IT WON’T have escaped anyone’s attention that in a week's time, we have another General Election. I thought it might be helpful to summarise the main parties’ manifesto pledges, as they may affect family law.

The Conservative Party Their manifesto Forward, together – Our Plan for a Stronger Britain and a Prosperous Future was launched on Thursday 18 May.

The main Family Law issues are: Access to justice: p Continue to modernise courts, improving court buildings and facilities and making it easier for people to resolve disputes and secure justice

  • Introduce a Domestic Violence and Abuse Bill and create a domestic violence and abuse commissioner
  • Ensure publicly-funded advocates have specialist training in handling victims before taking on serious sexual offences cases.
  • Ensure that child victims and victims of sexual violence are able to be cross-examined before their trial without the distress of having to appear in court.
  • Will not repeal or replace the Human Rights Act while the process of Brexit is underway.
  • Remain signatories to the European Convention on Human Rights for the duration of the next parliament.

Labour Party Their manifesto, For The Many Not The Few, was launched on Tuesday 16 May.

The main issues for Family Law are: p Introduction of no-fault divorce procedure.

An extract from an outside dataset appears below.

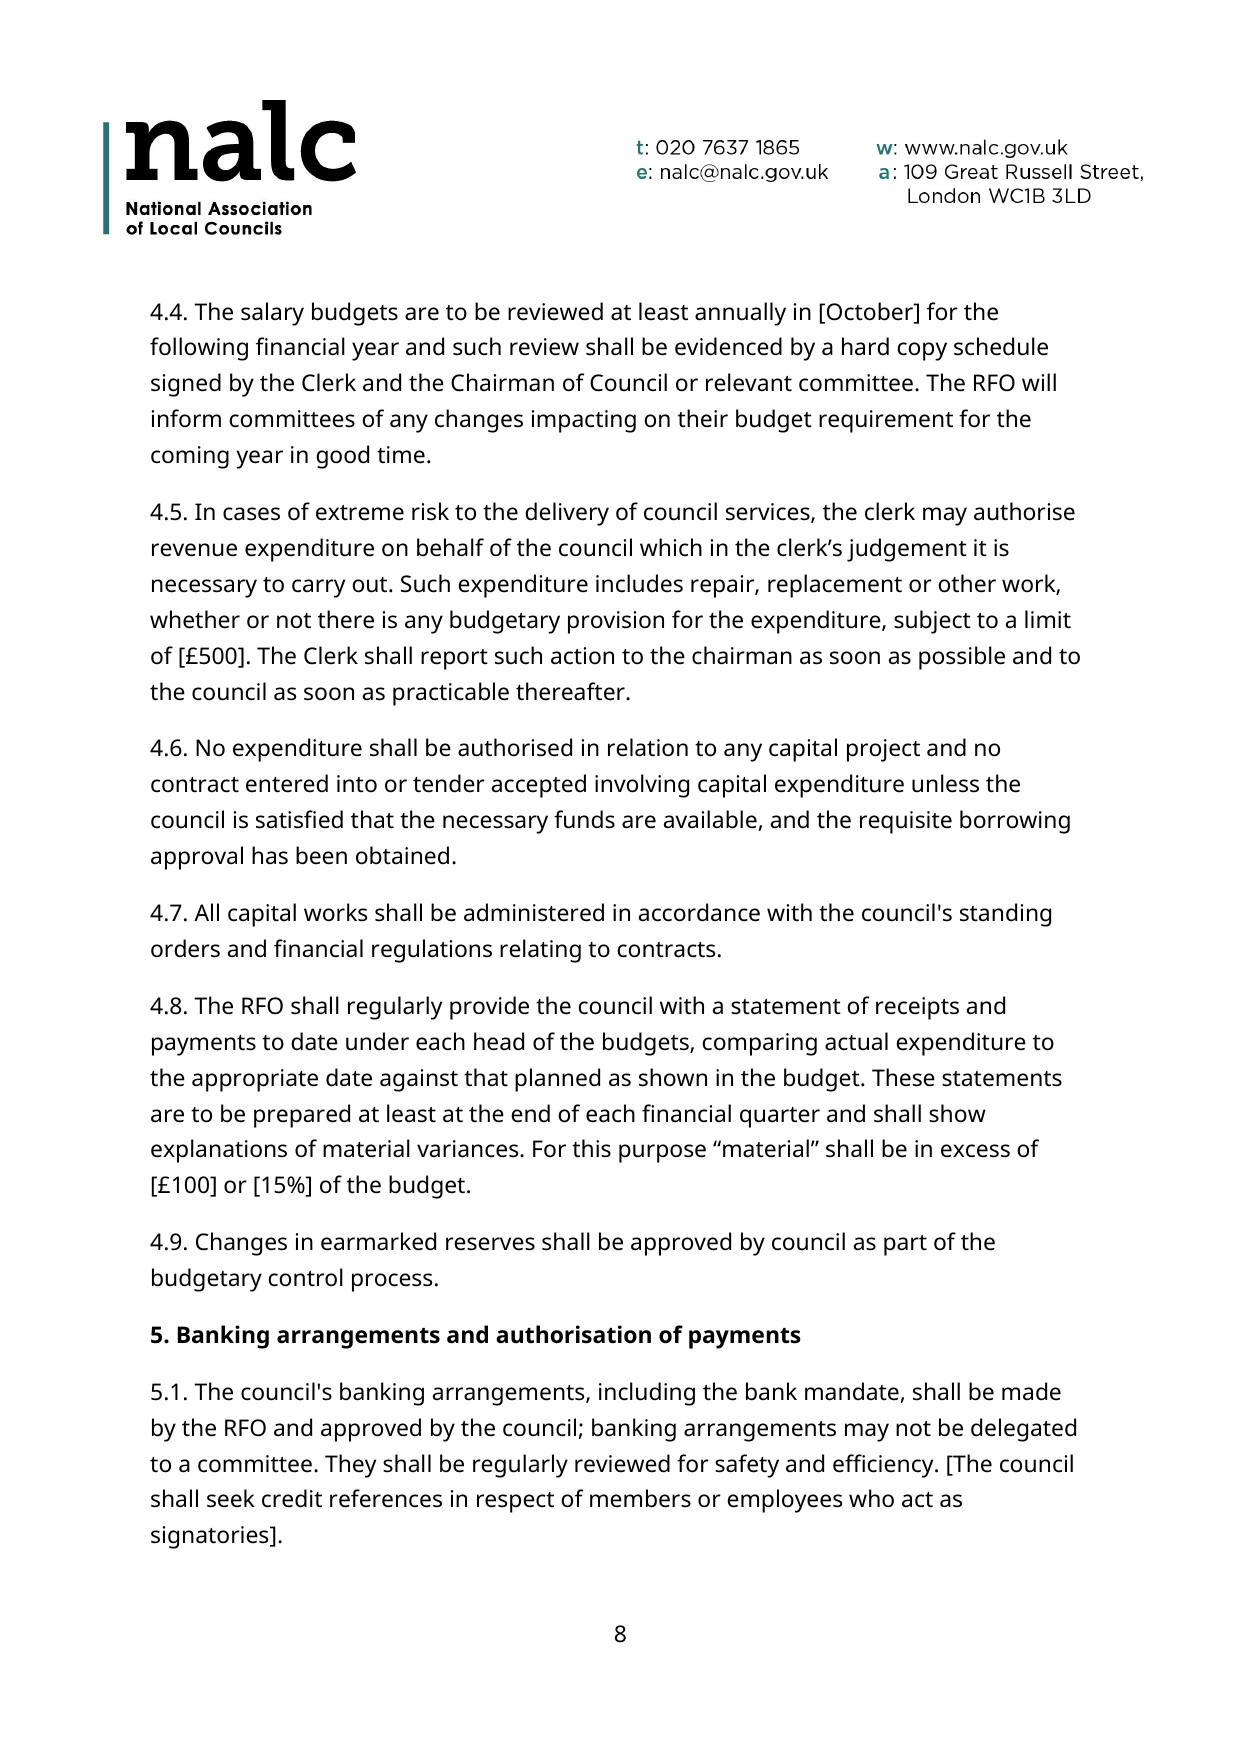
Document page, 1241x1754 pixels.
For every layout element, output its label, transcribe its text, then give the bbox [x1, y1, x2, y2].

  • Continue to extend the use of technology in our court service where it enhances access to justice, timely dispute resolution and efficient administration.
  • Retain the Human Rights Act.
  • Immediate reintroduction of legal aid for private family law matters in the courts.
  • Extend legal aid for the preparation of judicial review.

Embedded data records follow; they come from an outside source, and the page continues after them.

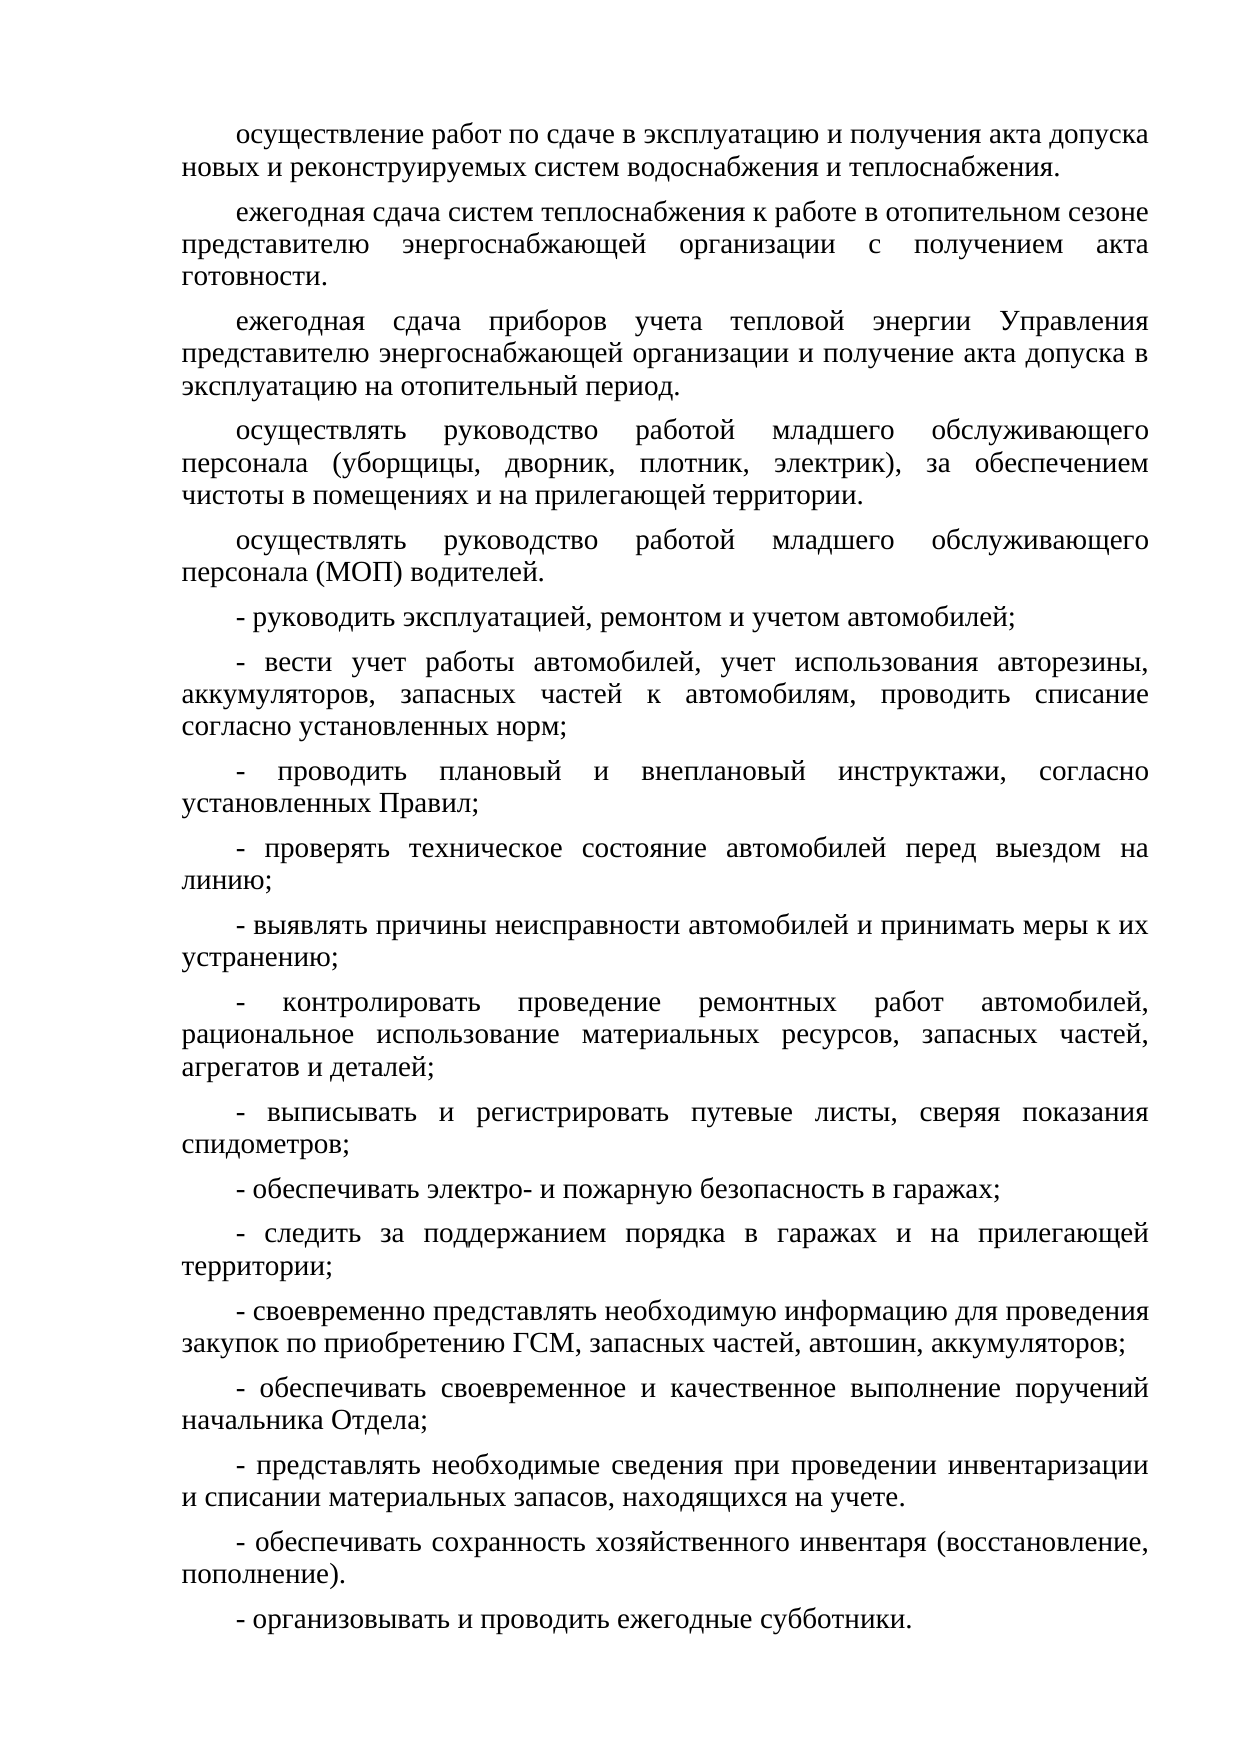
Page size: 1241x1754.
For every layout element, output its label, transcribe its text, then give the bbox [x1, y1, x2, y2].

text - проверять техническое состояние автомобилей перед выездом на линию; [181, 832, 1149, 896]
text - выписывать и регистрировать путевые листы, сверяя показания спидометров; [181, 1095, 1149, 1160]
text осуществлять руководство работой младшего обслуживающего персонала (уборщицы, дворник, плотник, электрик), за обеспечением чистоты в помещениях и на прилегающей территории. [181, 414, 1149, 511]
text осуществлять руководство работой младшего обслуживающего персонала (МОП) водителей. [181, 523, 1149, 588]
text - организовывать и проводить ежегодные субботники. [181, 1602, 1149, 1635]
text осуществление работ по сдаче в эксплуатацию и получения акта допуска новых и реконструируемых систем водоснабжения и теплоснабжения. [181, 118, 1149, 183]
text - выявлять причины неисправности автомобилей и принимать меры к их устранению; [181, 909, 1149, 973]
text - руководить эксплуатацией, ремонтом и учетом автомобилей; [181, 600, 1149, 633]
text - обеспечивать электро- и пожарную безопасность в гаражах; [181, 1172, 1149, 1204]
text ежегодная сдача приборов учета тепловой энергии Управления представителю энергоснабжающей организации и получение акта допуска в эксплуатацию на отопительный период. [181, 304, 1149, 401]
text - следить за поддержанием порядка в гаражах и на прилегающей территории; [181, 1217, 1149, 1282]
text - своевременно представлять необходимую информацию для проведения закупок по приобретению ГСМ, запасных частей, автошин, аккумуляторов; [181, 1294, 1149, 1359]
text ежегодная сдача систем теплоснабжения к работе в отопительном сезоне представителю энергоснабжающей организации с получением акта готовности. [181, 195, 1149, 292]
text - контролировать проведение ремонтных работ автомобилей, рациональное использование материальных ресурсов, запасных частей, агрегатов и деталей; [181, 986, 1149, 1083]
text - вести учет работы автомобилей, учет использования авторезины, аккумуляторов, запасных частей к автомобилям, проводить списание согласно установленных норм; [181, 645, 1149, 742]
text - представлять необходимые сведения при проведении инвентаризации и списании материальных запасов, находящихся на учете. [181, 1448, 1149, 1513]
text - обеспечивать своевременное и качественное выполнение поручений начальника Отдела; [181, 1371, 1149, 1436]
text - проводить плановый и внеплановый инструктажи, согласно установленных Правил; [181, 754, 1149, 819]
text - обеспечивать сохранность хозяйственного инвентаря (восстановление, пополнение). [181, 1525, 1149, 1590]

Liberal Democrat Party Their manifesto, Change Britain’s Future, was launched on Wednesday 18 May, and the main issues for Family Law are:

  • Ensure that the UK retains international arrangements for jurisdiction, the recognition and enforcement of judgments and for family cases under the EU Brussels I and Brussels II regulation and the Hague child abduction convention.
  • Conduct an urgent and comprehensive review of the effects of the Legal Aid, Sentencing and Punishment of Offenders Act on access to justice.
  • Review the investigation, prosecution, procedures and rules of evidence in cases of sexual and domestic violence.
  • Reverse the massive increases in court and tribunal fees.
  • Continue to modernise and simplify court procedures.
  • Oppose any attempt to withdraw from the ECHR and abolish or water down the Human Rights Act.

For me, the most interesting of all of the above proposals, are those in relation to domestic abuse, Legal Aid and the Labour Party’s proposal to finally introduce a ‘no fault’ based divorce, something many family lawyers have been campaigning for for years.